### Task
In the items below, turn the lines from the one containing "De ez még nem" up to and including the one containing "- ELB kártya nélkül: 2700 HUF/fő" into a JSON list of strings, one string per line, leaving out blank lines.

### Data under study
- Opening Delimiter -

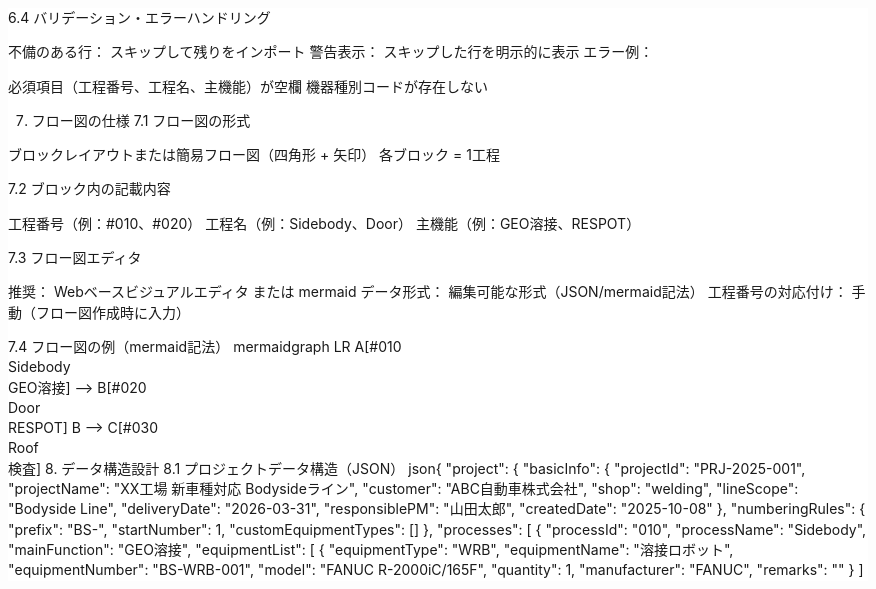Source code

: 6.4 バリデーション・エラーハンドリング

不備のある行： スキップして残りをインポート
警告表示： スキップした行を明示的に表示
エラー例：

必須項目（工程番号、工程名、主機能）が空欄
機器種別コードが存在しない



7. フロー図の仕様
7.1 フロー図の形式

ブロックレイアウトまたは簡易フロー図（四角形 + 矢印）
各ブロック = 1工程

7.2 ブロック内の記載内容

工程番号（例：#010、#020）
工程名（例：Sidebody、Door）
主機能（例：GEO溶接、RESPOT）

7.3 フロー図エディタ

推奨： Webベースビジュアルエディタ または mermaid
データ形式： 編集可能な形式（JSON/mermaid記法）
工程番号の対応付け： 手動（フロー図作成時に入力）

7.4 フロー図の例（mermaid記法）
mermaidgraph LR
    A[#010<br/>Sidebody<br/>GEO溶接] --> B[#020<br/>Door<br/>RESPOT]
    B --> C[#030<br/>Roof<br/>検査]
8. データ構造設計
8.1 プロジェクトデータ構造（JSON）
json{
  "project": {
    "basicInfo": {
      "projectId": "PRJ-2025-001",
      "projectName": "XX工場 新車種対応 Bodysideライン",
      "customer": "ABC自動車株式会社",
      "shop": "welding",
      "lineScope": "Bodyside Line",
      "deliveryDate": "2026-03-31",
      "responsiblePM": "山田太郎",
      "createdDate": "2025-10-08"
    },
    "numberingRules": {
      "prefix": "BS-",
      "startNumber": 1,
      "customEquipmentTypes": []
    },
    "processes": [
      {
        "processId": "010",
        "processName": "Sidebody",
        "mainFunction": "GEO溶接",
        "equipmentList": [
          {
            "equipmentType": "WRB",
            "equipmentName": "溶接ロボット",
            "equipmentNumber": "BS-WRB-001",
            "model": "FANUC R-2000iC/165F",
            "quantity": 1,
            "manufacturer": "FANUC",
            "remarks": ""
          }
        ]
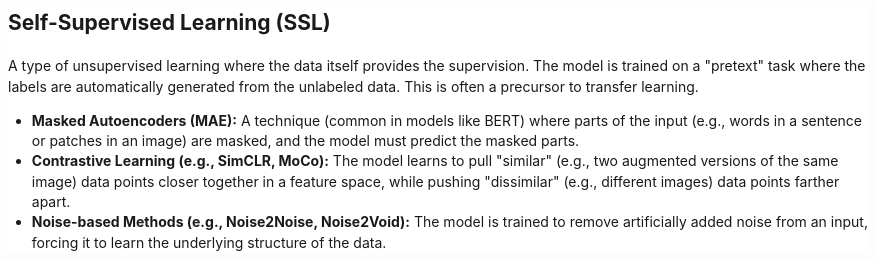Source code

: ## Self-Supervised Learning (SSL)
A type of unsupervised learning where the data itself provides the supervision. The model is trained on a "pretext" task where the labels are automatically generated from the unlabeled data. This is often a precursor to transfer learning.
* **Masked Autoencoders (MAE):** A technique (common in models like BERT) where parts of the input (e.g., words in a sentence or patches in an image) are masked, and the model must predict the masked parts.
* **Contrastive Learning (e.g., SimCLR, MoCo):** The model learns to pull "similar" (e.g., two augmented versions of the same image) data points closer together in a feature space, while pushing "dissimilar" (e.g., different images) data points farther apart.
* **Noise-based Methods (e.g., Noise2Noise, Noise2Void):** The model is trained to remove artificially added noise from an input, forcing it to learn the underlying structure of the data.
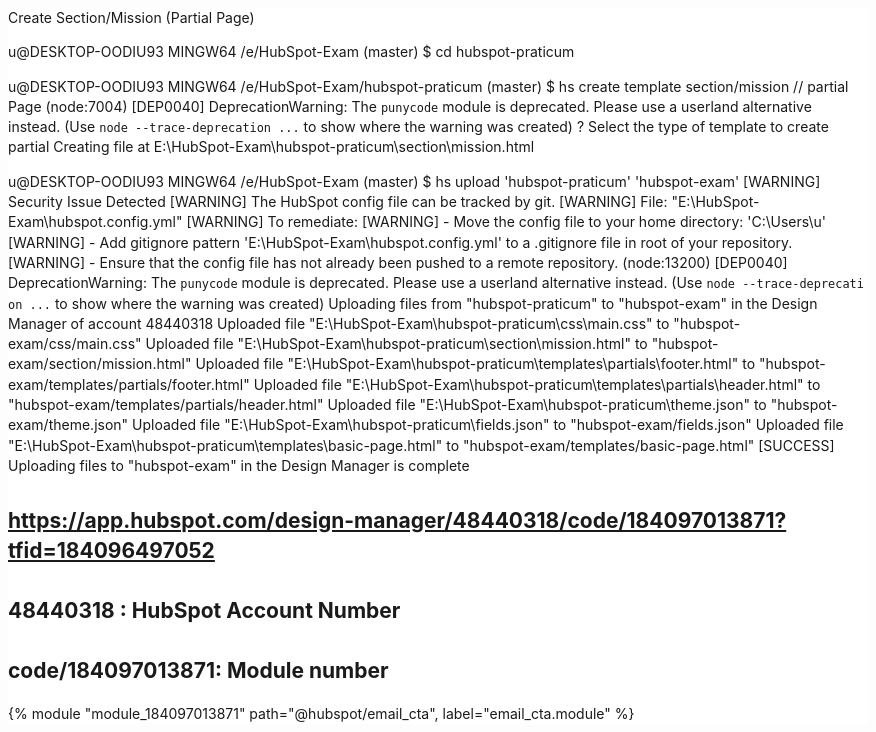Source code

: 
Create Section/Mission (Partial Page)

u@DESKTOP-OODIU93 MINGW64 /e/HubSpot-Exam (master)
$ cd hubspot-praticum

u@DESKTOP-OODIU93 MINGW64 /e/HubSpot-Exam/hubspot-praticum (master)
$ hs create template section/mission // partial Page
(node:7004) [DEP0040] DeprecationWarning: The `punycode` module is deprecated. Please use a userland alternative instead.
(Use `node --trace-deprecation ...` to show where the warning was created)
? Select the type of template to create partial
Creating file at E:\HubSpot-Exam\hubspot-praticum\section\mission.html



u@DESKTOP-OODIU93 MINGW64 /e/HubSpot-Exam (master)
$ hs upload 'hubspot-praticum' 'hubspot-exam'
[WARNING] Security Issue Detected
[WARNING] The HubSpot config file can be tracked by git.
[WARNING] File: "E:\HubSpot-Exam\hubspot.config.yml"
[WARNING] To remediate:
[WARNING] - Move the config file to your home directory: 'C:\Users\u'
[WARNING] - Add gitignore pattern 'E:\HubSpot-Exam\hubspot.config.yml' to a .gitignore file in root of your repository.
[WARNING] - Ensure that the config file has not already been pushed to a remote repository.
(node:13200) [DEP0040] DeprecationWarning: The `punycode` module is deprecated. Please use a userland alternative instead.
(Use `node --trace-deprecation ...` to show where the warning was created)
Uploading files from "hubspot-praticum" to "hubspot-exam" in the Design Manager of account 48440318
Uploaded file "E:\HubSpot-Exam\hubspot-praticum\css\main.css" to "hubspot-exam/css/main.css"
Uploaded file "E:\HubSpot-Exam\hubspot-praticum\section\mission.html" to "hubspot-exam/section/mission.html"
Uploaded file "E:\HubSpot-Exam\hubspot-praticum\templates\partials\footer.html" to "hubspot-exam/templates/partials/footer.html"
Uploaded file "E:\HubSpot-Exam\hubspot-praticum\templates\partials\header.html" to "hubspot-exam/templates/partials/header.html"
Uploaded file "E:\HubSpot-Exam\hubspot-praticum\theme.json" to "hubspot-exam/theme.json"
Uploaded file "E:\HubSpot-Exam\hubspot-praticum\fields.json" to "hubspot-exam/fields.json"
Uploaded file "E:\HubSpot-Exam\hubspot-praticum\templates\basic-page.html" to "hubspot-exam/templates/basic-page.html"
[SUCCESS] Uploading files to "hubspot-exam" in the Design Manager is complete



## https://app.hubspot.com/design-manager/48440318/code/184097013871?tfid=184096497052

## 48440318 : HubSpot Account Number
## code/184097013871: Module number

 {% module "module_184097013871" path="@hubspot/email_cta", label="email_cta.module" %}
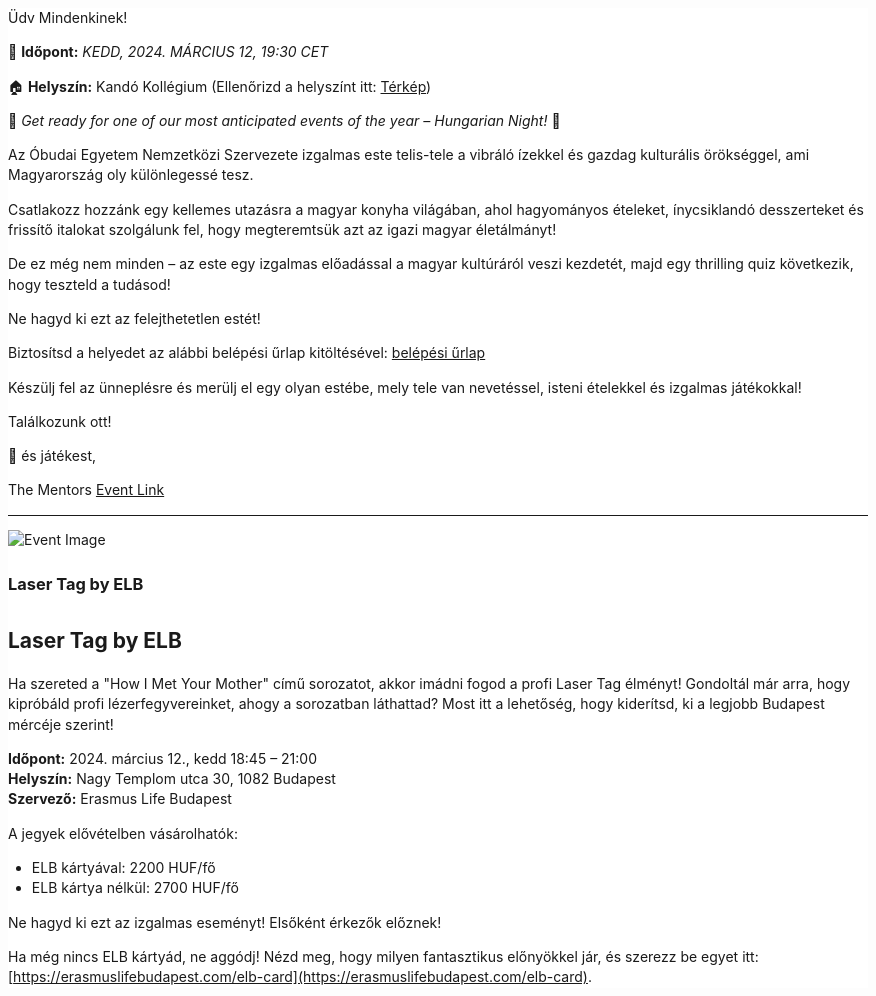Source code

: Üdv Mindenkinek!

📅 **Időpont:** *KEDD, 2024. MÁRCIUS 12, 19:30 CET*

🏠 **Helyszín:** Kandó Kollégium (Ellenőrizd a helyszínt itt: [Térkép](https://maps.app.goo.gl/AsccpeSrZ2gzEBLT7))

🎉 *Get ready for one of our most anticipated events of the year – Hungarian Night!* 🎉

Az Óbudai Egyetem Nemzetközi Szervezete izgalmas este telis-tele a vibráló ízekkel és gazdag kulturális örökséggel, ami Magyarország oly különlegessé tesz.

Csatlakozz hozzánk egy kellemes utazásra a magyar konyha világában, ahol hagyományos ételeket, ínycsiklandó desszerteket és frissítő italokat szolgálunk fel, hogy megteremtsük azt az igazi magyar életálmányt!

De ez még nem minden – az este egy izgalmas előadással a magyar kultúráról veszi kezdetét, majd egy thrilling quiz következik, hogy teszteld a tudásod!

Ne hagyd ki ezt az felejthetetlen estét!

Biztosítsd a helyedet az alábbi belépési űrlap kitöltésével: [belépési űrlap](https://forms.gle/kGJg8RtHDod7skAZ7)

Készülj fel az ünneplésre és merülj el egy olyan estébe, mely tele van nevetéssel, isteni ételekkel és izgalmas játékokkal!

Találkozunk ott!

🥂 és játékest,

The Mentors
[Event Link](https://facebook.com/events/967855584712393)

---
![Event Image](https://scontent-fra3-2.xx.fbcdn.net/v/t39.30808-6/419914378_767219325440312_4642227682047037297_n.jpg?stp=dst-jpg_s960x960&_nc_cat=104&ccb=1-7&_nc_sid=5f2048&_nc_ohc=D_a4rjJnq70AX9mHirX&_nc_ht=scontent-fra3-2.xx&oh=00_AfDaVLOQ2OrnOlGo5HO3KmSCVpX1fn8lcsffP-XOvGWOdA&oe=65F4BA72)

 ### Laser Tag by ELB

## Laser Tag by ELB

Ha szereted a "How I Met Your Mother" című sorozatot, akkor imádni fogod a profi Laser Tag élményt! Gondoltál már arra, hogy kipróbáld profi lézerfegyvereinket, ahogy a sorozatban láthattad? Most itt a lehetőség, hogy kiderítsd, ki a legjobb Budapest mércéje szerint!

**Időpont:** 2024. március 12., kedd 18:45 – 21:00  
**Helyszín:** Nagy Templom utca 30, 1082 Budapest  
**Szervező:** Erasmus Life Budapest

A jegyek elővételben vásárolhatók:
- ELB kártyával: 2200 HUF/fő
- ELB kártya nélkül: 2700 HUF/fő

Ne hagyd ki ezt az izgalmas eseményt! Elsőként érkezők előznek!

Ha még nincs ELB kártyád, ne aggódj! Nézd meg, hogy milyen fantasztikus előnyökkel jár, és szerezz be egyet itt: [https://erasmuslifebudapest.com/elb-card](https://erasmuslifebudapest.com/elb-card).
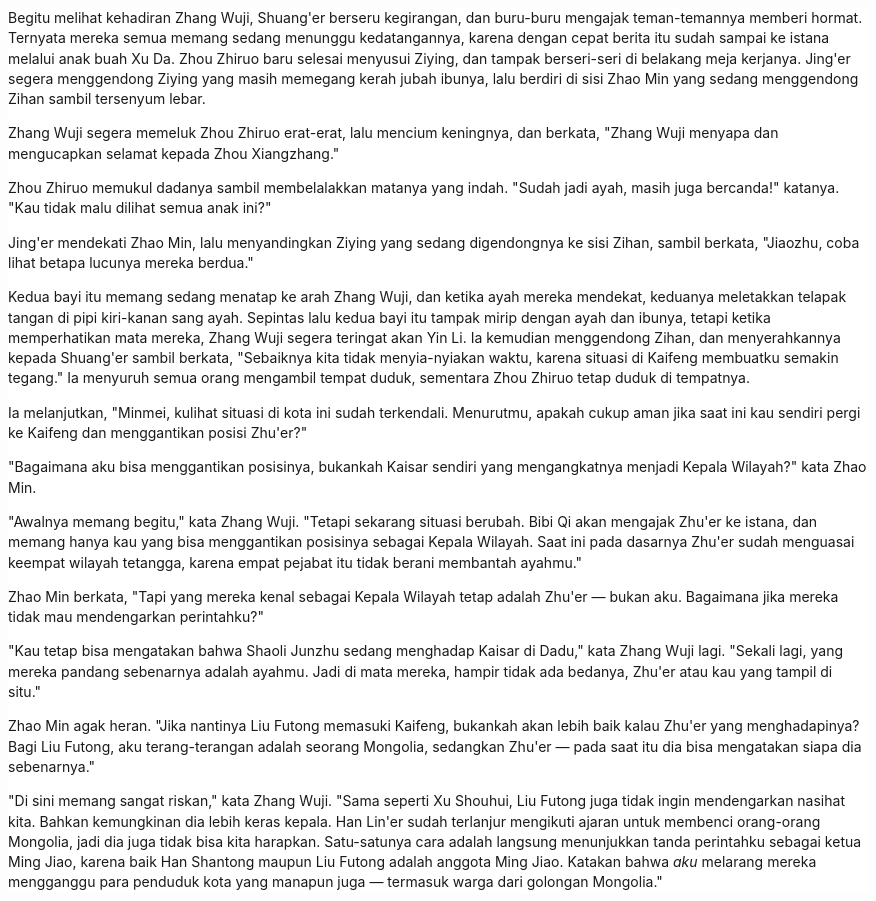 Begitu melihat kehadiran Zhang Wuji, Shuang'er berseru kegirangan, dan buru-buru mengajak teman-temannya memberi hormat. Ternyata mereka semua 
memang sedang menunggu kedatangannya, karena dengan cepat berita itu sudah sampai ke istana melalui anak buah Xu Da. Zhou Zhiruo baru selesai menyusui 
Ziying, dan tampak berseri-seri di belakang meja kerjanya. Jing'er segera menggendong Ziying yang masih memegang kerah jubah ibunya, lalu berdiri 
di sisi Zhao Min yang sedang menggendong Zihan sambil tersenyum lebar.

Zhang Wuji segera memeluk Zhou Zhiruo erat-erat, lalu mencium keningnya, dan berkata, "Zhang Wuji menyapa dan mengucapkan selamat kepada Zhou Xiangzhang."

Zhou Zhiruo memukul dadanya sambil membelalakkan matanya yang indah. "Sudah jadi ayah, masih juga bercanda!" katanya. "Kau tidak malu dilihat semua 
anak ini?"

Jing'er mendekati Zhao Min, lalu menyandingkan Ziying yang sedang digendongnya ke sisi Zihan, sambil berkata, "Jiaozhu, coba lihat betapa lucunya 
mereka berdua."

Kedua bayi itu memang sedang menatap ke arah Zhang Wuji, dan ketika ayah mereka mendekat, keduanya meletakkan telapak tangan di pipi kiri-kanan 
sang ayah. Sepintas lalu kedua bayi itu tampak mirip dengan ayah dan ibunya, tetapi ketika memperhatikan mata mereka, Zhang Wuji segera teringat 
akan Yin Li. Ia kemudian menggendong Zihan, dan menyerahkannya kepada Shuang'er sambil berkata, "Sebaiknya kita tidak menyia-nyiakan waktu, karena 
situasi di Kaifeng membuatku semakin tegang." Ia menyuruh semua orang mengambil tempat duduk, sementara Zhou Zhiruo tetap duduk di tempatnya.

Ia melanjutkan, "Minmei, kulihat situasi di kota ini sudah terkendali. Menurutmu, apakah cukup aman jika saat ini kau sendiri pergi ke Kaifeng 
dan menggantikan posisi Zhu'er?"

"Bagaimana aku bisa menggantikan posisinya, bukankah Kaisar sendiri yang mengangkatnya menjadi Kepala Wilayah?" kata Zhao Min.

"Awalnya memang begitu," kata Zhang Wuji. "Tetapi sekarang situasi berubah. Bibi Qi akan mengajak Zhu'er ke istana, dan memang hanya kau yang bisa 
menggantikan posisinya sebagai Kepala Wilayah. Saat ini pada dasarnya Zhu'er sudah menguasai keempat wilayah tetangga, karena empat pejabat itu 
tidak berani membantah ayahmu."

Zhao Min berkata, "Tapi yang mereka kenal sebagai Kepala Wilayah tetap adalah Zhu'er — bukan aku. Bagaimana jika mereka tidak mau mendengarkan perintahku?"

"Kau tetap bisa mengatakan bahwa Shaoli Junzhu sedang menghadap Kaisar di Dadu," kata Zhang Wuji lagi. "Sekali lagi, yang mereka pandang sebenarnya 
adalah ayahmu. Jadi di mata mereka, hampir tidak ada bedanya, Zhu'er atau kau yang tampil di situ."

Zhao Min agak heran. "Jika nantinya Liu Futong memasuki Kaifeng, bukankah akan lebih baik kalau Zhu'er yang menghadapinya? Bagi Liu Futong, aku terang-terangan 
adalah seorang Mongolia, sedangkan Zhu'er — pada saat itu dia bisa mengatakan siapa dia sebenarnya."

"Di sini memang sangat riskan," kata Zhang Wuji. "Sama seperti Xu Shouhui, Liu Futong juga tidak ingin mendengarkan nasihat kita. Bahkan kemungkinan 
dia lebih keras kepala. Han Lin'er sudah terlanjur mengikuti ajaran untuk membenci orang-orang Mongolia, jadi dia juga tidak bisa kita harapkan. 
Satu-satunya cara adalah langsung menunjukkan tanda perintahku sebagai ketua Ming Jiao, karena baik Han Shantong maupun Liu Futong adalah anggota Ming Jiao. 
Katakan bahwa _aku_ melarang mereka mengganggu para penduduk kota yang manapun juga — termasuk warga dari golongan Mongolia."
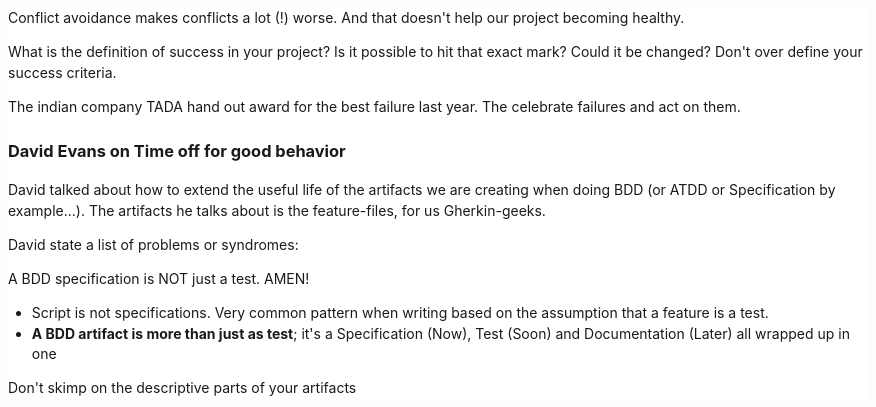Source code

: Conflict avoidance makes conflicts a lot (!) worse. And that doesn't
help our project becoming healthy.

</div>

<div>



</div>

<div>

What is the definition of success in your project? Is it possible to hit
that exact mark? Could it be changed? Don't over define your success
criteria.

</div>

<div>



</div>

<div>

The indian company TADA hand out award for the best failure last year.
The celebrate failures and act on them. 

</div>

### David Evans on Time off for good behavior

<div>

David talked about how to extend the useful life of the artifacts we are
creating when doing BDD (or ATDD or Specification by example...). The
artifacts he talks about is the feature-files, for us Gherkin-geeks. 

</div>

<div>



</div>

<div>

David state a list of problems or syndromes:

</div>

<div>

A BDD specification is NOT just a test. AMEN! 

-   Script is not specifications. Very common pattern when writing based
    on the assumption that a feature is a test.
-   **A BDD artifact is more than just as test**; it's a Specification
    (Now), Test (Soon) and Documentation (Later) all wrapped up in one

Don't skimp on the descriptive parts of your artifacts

- Closing Delimiter -

### Task output
[
  "De ez még nem minden – az este egy izgalmas előadással a magyar kultúráról veszi kezdetét, majd egy thrilling quiz következik, hogy teszteld a tudásod!",
  "Ne hagyd ki ezt az felejthetetlen estét!",
  "Biztosítsd a helyedet az alábbi belépési űrlap kitöltésével: [belépési űrlap](https://forms.gle/kGJg8RtHDod7skAZ7)",
  "Készülj fel az ünneplésre és merülj el egy olyan estébe, mely tele van nevetéssel, isteni ételekkel és izgalmas játékokkal!",
  "Találkozunk ott!",
  "🥂 és játékest,",
  "The Mentors",
  "[Event Link](https://facebook.com/events/967855584712393)",
  "---",
  "![Event Image](https://scontent-fra3-2.xx.fbcdn.net/v/t39.30808-6/419914378_767219325440312_4642227682047037297_n.jpg?stp=dst-jpg_s960x960&_nc_cat=104&ccb=1-7&_nc_sid=5f2048&_nc_ohc=D_a4rjJnq70AX9mHirX&_nc_ht=scontent-fra3-2.xx&oh=00_AfDaVLOQ2OrnOlGo5HO3KmSCVpX1fn8lcsffP-XOvGWOdA&oe=65F4BA72)",
  " ### Laser Tag by ELB",
  "## Laser Tag by ELB",
  "Ha szereted a \"How I Met Your Mother\" című sorozatot, akkor imádni fogod a profi Laser Tag élményt! Gondoltál már arra, hogy kipróbáld profi lézerfegyvereinket, ahogy a sorozatban láthattad? Most itt a lehetőség, hogy kiderítsd, ki a legjobb Budapest mércéje szerint!",
  "**Időpont:** 2024. március 12., kedd 18:45 – 21:00  ",
  "**Helyszín:** Nagy Templom utca 30, 1082 Budapest  ",
  "**Szervező:** Erasmus Life Budapest",
  "A jegyek elővételben vásárolhatók:",
  "- ELB kártyával: 2200 HUF/fő",
  "- ELB kártya nélkül: 2700 HUF/fő"
]